Arts & Culture

A different direction

Mark Blankenship "05MFA, a theater critic and reporter, writes for the New York Times and Variety.

Andrew H. Walker/ Getty Images

Andrew H. Walker/ Getty Images

Director Anna D. Shapiro ’93MFA is taking her Tony Award back to Chicago. View full image

Now that Anna D. Shapiro ’93MFA is somebody, who will she be?

Sure, she was doing fine back in 2007, when she was a respected Chicago theater director, working with that city's major companies and teaching in the graduate program at Northwestern. But then she directed Tracy Letts's play August: Osage County, and a new swarm of labels flew her way.
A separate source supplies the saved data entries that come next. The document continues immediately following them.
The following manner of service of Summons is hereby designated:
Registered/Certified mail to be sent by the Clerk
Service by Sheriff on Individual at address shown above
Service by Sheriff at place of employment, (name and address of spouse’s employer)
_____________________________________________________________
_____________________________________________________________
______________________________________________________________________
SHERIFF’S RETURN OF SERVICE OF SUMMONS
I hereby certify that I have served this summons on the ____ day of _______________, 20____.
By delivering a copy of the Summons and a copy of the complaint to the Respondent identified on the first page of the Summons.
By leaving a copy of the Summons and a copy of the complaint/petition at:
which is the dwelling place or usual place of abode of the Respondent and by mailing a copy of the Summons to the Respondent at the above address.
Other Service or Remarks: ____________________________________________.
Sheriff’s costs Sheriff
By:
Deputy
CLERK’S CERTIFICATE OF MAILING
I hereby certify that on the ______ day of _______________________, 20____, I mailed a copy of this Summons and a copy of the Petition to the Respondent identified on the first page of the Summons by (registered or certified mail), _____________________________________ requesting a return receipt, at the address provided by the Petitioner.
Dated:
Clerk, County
August, about a dysfunctional Oklahoma family, premiered in July 2007 at Chicago's Steppenwolf Theatre. That fall, it rode a wave of praise to a successful Broadway run. Suddenly, Shapiro was the hot new talent in New York, and soon she was also a Tony winner, picking up last year's award for Best Direction of a Play.

In other words, she became a brand-name director in less than a year, bestowed with the clout to do almost anything she wants. "It's very easy to be sanguine about your year when you've just won a Tony Award," she conceded not long after her win. "I feel very, very free."
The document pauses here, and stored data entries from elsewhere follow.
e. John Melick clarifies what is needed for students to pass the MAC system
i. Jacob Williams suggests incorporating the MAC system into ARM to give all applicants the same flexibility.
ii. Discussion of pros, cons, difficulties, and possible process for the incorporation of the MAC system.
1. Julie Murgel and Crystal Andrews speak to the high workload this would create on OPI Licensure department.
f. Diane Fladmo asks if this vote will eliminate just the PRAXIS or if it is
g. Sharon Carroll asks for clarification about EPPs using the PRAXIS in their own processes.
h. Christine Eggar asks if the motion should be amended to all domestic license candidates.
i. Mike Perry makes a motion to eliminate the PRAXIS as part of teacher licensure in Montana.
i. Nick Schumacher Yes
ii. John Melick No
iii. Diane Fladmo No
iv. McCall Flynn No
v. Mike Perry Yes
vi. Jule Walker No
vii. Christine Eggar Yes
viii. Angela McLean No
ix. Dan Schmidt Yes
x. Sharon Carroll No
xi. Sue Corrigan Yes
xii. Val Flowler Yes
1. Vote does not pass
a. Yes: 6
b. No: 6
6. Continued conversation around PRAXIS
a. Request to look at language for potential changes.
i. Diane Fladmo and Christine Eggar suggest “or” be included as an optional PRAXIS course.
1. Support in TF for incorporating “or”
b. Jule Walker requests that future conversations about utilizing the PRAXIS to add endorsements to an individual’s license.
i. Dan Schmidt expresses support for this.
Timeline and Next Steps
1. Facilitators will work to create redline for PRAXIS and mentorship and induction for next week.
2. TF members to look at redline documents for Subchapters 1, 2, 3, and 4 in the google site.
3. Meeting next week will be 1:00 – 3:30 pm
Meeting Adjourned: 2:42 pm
Yet Shapiro is using her freedom to do essentially what she's done all along. After opening a London production of August last fall, she returned not to New York, but to Chicago, to continue teaching and direct three shows in 2009. This reverses a successful director's expected trajectory: Broadway hit, permanent move to Manhattan, attempts to have more Broadway hits.

Shapiro concedes that the standard path "can be the answer to the career question. Some people think it has solely to do with moving forward. But when you're fortunate enough to realize that you can actually be led by your personal interests, you realize that should be your only aspiration. It took me a while to get smart about that, but I finally figured it out."
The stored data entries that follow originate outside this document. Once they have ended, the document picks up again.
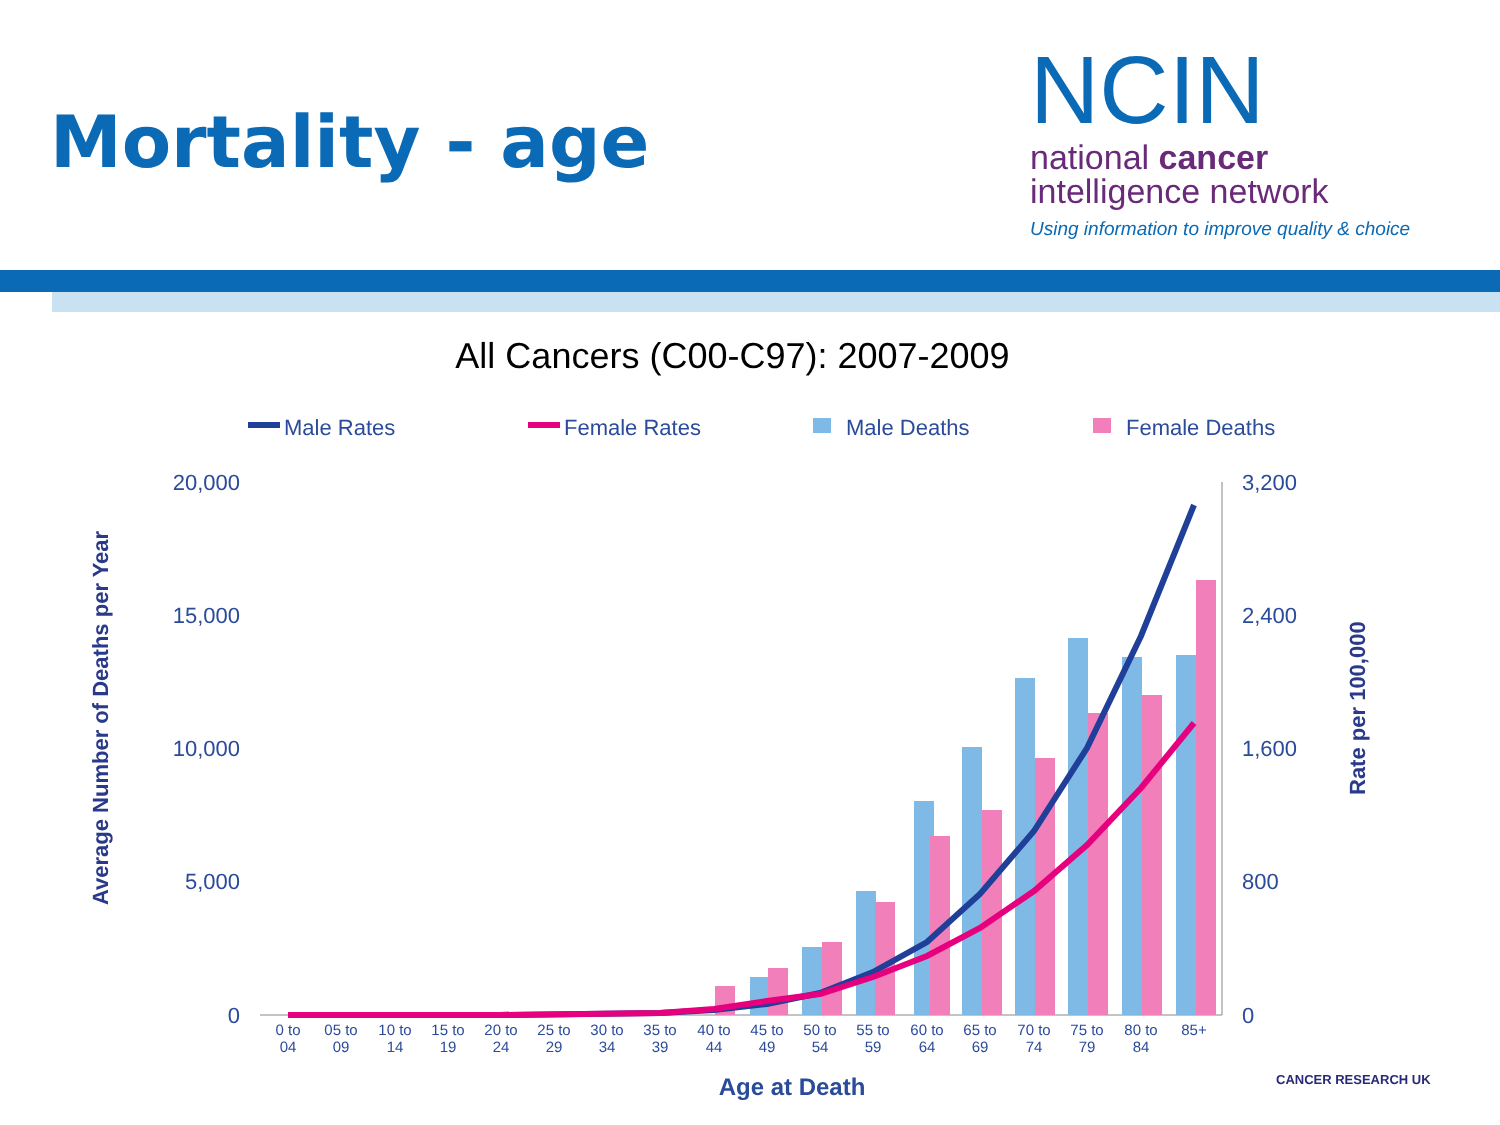Mortality - age
NCIN
national cancer
intelligence network
Using information to improve quality & choice
All Cancers (C00-C97): 2007-2009
Male Rates
Female Rates
Male Deaths
Female Deaths
20,000
15,000
10,000
5,000
0
3,200
2,400
1,600
800
0
Average Number of Deaths per Year
Rate per 100,000
0 to
04
05 to
09
10 to
14
15 to
19
20 to
24
25 to
29
30 to
34
35 to
39
40 to
44
45 to
49
50 to
54
55 to
59
60 to
64
65 to
69
70 to
74
75 to
79
80 to
84
85+
Age at Death
CANCER RESEARCH UK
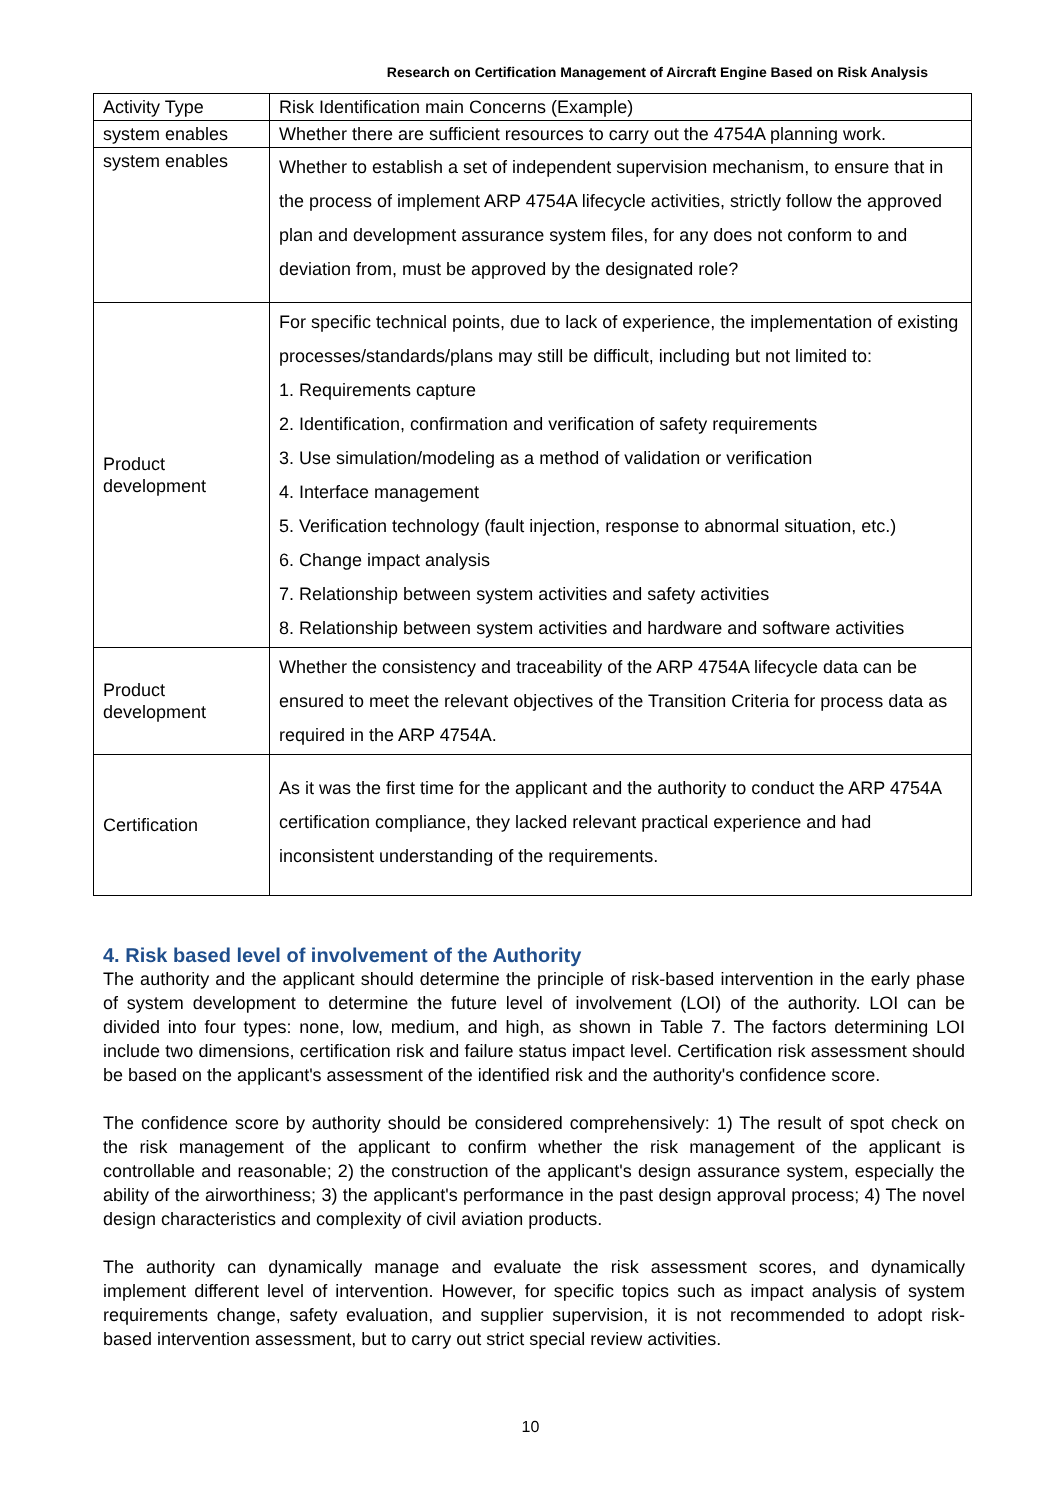Research on Certification Management of Aircraft Engine Based on Risk Analysis
| Activity Type | Risk Identification main Concerns (Example) |
| system enables | Whether there are sufficient resources to carry out the 4754A planning work. |
| system enables | Whether to establish a set of independent supervision mechanism, to ensure that in the process of implement ARP 4754A lifecycle activities, strictly follow the approved plan and development assurance system files, for any does not conform to and deviation from, must be approved by the designated role? |
| Product development | For specific technical points, due to lack of experience, the implementation of existing processes/standards/plans may still be difficult, including but not limited to: 1. Requirements capture 2. Identification, confirmation and verification of safety requirements 3. Use simulation/modeling as a method of validation or verification 4. Interface management 5. Verification technology (fault injection, response to abnormal situation, etc.) 6. Change impact analysis 7. Relationship between system activities and safety activities 8. Relationship between system activities and hardware and software activities |
| Product development | Whether the consistency and traceability of the ARP 4754A lifecycle data can be ensured to meet the relevant objectives of the Transition Criteria for process data as required in the ARP 4754A. |
| Certification | As it was the first time for the applicant and the authority to conduct the ARP 4754A certification compliance, they lacked relevant practical experience and had inconsistent understanding of the requirements. |
4. Risk based level of involvement of the Authority
The authority and the applicant should determine the principle of risk-based intervention in the early phase of system development to determine the future level of involvement (LOI) of the authority. LOI can be divided into four types: none, low, medium, and high, as shown in Table 7. The factors determining LOI include two dimensions, certification risk and failure status impact level. Certification risk assessment should be based on the applicant's assessment of the identified risk and the authority's confidence score.
The confidence score by authority should be considered comprehensively: 1) The result of spot check on the risk management of the applicant to confirm whether the risk management of the applicant is controllable and reasonable; 2) the construction of the applicant's design assurance system, especially the ability of the airworthiness; 3) the applicant's performance in the past design approval process; 4) The novel design characteristics and complexity of civil aviation products.
The authority can dynamically manage and evaluate the risk assessment scores, and dynamically implement different level of intervention. However, for specific topics such as impact analysis of system requirements change, safety evaluation, and supplier supervision, it is not recommended to adopt risk-based intervention assessment, but to carry out strict special review activities.
10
Right now, one of Shapiro's interests is staying close to home. Newly married, she jokes, "It takes a lot to get me out of the house and into the rehearsal room." Plus, she was just made a full professor at Northwestern. "To me, that's as cool as a Tony Award," she says. "One of my goals is to be a great teacher, and I hate to be away from my students."

But there are also aesthetic reasons for Shapiro's post-August choices. For instance, despite their joint success, she chose not to direct Letts's newest play, Superior Donuts, when it premiered at Steppenwolf last summer. She says that's partially because the show's story—about the employees of a failing pastry shop—is too gentle.

Troubling plays can invite patrons to confront larger problems, Shapiro argues. Her most recent Chicago project was Our Town, which she codirected with Jessica Thebus at the Lookingglass Theatre in February. This March and April at the Goodman Theatre, she helms Regina Taylor's Magnolia, which explores Atlanta's desegregation. "On stage, I equate emotional paralysis with a deeper conversation," explains Shapiro. "I'm interested in people who are not free—people who look free but aren't." She pauses, then laughs. "That's probably going to kill my box office career."

Despite being one of the few women to direct a Broadway show, she says she's never felt like a victim of gender bias—rather, "you can benefit from people feeling good about championing a woman."

Still, she's only the fifth woman in history to win a Tony for directing. Small wonder that young women approached her at the August stage door to talk about their own directing dreams. "I think I seem familiar to them. I'm short, and I'm not British," Shapiro quips. "They come up, and some of them are talking about how the show and the success of the show have made them feel bolder about wanting to do this. And I'm proud of that."